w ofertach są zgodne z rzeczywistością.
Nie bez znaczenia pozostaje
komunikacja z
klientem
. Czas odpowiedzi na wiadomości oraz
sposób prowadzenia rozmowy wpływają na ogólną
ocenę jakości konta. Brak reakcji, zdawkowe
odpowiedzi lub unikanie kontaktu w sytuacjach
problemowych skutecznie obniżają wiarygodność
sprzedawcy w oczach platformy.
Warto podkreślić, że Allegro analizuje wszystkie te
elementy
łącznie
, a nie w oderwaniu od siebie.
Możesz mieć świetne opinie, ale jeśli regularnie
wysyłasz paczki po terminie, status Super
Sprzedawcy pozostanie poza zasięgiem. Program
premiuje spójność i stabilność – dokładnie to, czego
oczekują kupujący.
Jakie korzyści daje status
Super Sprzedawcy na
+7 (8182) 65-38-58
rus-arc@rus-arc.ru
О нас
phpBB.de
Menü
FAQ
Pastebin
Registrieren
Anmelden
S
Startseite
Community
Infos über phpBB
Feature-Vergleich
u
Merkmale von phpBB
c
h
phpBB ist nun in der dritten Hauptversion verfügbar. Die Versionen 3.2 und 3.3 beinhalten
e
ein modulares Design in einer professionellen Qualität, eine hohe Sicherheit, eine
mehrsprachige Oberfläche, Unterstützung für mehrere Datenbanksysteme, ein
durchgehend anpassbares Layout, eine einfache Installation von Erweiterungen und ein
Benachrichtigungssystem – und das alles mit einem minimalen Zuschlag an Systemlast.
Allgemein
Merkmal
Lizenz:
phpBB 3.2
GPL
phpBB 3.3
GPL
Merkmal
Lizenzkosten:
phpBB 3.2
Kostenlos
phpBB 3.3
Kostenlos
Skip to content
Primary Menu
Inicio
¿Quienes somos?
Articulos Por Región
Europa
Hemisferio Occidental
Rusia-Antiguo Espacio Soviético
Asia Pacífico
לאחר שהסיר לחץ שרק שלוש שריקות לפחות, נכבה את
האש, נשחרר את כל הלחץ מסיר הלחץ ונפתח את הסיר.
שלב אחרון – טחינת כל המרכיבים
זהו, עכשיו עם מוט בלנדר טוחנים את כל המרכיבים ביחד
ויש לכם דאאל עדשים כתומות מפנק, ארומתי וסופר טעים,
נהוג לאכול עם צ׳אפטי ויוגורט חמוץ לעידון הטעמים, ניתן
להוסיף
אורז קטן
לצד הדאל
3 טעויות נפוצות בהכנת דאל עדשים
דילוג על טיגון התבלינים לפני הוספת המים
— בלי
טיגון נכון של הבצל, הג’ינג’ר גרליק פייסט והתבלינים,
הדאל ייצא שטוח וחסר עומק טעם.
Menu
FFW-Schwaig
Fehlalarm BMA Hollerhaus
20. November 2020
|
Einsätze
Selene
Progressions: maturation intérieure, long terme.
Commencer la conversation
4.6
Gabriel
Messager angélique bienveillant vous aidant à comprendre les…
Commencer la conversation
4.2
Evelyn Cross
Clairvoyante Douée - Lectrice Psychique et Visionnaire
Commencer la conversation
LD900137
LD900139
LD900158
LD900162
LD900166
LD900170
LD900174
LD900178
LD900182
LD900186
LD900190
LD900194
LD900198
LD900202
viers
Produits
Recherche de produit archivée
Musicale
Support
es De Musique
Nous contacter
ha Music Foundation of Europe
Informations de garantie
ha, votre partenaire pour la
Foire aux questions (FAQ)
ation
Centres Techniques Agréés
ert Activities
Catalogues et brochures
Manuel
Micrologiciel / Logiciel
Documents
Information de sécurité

══════════════════════════════

### Work required:
Reproduce every line of the listing above verbatim and in its original order, with nothing omitted or changed.

### Response to this exercise:
w ofertach są zgodne z rzeczywistością.
Nie bez znaczenia pozostaje
komunikacja z
klientem
. Czas odpowiedzi na wiadomości oraz
sposób prowadzenia rozmowy wpływają na ogólną
ocenę jakości konta. Brak reakcji, zdawkowe
odpowiedzi lub unikanie kontaktu w sytuacjach
problemowych skutecznie obniżają wiarygodność
sprzedawcy w oczach platformy.
Warto podkreślić, że Allegro analizuje wszystkie te
elementy
łącznie
, a nie w oderwaniu od siebie.
Możesz mieć świetne opinie, ale jeśli regularnie
wysyłasz paczki po terminie, status Super
Sprzedawcy pozostanie poza zasięgiem. Program
premiuje spójność i stabilność – dokładnie to, czego
oczekują kupujący.
Jakie korzyści daje status
Super Sprzedawcy na
+7 (8182) 65-38-58
rus-arc@rus-arc.ru
О нас
phpBB.de
Menü
FAQ
Pastebin
Registrieren
Anmelden
S
Startseite
Community
Infos über phpBB
Feature-Vergleich
u
Merkmale von phpBB
c
h
phpBB ist nun in der dritten Hauptversion verfügbar. Die Versionen 3.2 und 3.3 beinhalten
e
ein modulares Design in einer professionellen Qualität, eine hohe Sicherheit, eine
mehrsprachige Oberfläche, Unterstützung für mehrere Datenbanksysteme, ein
durchgehend anpassbares Layout, eine einfache Installation von Erweiterungen und ein
Benachrichtigungssystem – und das alles mit einem minimalen Zuschlag an Systemlast.
Allgemein
Merkmal
Lizenz:
phpBB 3.2
GPL
phpBB 3.3
GPL
Merkmal
Lizenzkosten:
phpBB 3.2
Kostenlos
phpBB 3.3
Kostenlos
Skip to content
Primary Menu
Inicio
¿Quienes somos?
Articulos Por Región
Europa
Hemisferio Occidental
Rusia-Antiguo Espacio Soviético
Asia Pacífico
לאחר שהסיר לחץ שרק שלוש שריקות לפחות, נכבה את
האש, נשחרר את כל הלחץ מסיר הלחץ ונפתח את הסיר.
שלב אחרון – טחינת כל המרכיבים
זהו, עכשיו עם מוט בלנדר טוחנים את כל המרכיבים ביחד
ויש לכם דאאל עדשים כתומות מפנק, ארומתי וסופר טעים,
נהוג לאכול עם צ׳אפטי ויוגורט חמוץ לעידון הטעמים, ניתן
להוסיף
אורז קטן
לצד הדאל
3 טעויות נפוצות בהכנת דאל עדשים
דילוג על טיגון התבלינים לפני הוספת המים
— בלי
טיגון נכון של הבצל, הג’ינג’ר גרליק פייסט והתבלינים,
הדאל ייצא שטוח וחסר עומק טעם.
Menu
FFW-Schwaig
Fehlalarm BMA Hollerhaus
20. November 2020
|
Einsätze
Selene
Progressions: maturation intérieure, long terme.
Commencer la conversation
4.6
Gabriel
Messager angélique bienveillant vous aidant à comprendre les…
Commencer la conversation
4.2
Evelyn Cross
Clairvoyante Douée - Lectrice Psychique et Visionnaire
Commencer la conversation
LD900137
LD900139
LD900158
LD900162
LD900166
LD900170
LD900174
LD900178
LD900182
LD900186
LD900190
LD900194
LD900198
LD900202
viers
Produits
Recherche de produit archivée
Musicale
Support
es De Musique
Nous contacter
ha Music Foundation of Europe
Informations de garantie
ha, votre partenaire pour la
Foire aux questions (FAQ)
ation
Centres Techniques Agréés
ert Activities
Catalogues et brochures
Manuel
Micrologiciel / Logiciel
Documents
Information de sécurité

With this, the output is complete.